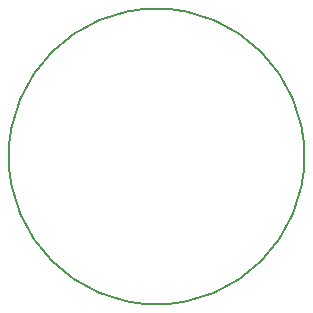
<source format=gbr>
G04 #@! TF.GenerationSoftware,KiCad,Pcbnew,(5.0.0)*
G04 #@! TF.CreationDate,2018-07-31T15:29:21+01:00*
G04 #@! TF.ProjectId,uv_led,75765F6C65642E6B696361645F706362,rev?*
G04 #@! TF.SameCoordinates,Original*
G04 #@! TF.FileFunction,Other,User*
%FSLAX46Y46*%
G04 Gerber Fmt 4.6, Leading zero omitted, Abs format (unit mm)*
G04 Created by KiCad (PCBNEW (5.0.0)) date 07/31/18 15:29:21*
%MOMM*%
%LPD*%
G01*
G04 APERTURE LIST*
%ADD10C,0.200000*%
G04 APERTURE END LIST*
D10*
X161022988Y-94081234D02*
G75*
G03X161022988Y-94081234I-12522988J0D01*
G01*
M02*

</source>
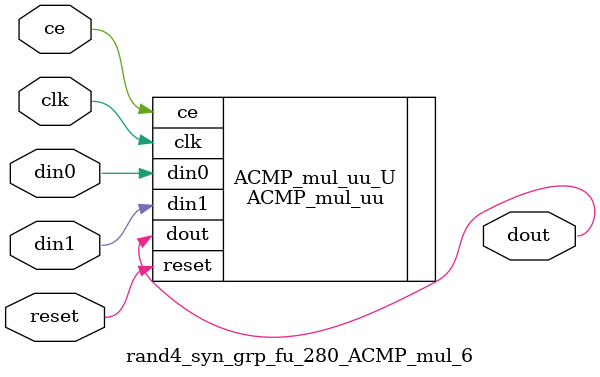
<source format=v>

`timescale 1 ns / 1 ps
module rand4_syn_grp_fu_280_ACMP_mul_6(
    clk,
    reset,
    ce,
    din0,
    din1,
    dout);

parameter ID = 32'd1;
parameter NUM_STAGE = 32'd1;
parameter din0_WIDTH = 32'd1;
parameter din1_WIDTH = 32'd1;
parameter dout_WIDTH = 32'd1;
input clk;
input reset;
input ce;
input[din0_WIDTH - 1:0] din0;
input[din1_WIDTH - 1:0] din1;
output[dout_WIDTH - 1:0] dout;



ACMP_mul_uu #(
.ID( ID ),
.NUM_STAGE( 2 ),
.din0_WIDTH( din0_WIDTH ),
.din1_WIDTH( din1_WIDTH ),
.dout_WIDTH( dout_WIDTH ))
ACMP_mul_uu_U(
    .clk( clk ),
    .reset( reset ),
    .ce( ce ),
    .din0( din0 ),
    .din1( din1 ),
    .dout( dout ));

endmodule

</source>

◇ ◇ ◇ ◇ ◇

Set down the complete material exactly, but do not include the images.

### [YOUR SOLUTION]
<source format=gbr>
G04 #@! TF.GenerationSoftware,KiCad,Pcbnew,(5.0.0)*
G04 #@! TF.CreationDate,2018-07-31T15:29:21+01:00*
G04 #@! TF.ProjectId,uv_led,75765F6C65642E6B696361645F706362,rev?*
G04 #@! TF.SameCoordinates,Original*
G04 #@! TF.FileFunction,Other,User*
%FSLAX46Y46*%
G04 Gerber Fmt 4.6, Leading zero omitted, Abs format (unit mm)*
G04 Created by KiCad (PCBNEW (5.0.0)) date 07/31/18 15:29:21*
%MOMM*%
%LPD*%
G01*
G04 APERTURE LIST*
%ADD10C,0.200000*%
G04 APERTURE END LIST*
D10*
X161022988Y-94081234D02*
G75*
G03X161022988Y-94081234I-12522988J0D01*
G01*
M02*

</source>
<source format=v>

`timescale 1 ns / 1 ps
module rand4_syn_grp_fu_280_ACMP_mul_6(
    clk,
    reset,
    ce,
    din0,
    din1,
    dout);

parameter ID = 32'd1;
parameter NUM_STAGE = 32'd1;
parameter din0_WIDTH = 32'd1;
parameter din1_WIDTH = 32'd1;
parameter dout_WIDTH = 32'd1;
input clk;
input reset;
input ce;
input[din0_WIDTH - 1:0] din0;
input[din1_WIDTH - 1:0] din1;
output[dout_WIDTH - 1:0] dout;



ACMP_mul_uu #(
.ID( ID ),
.NUM_STAGE( 2 ),
.din0_WIDTH( din0_WIDTH ),
.din1_WIDTH( din1_WIDTH ),
.dout_WIDTH( dout_WIDTH ))
ACMP_mul_uu_U(
    .clk( clk ),
    .reset( reset ),
    .ce( ce ),
    .din0( din0 ),
    .din1( din1 ),
    .dout( dout ));

endmodule

</source>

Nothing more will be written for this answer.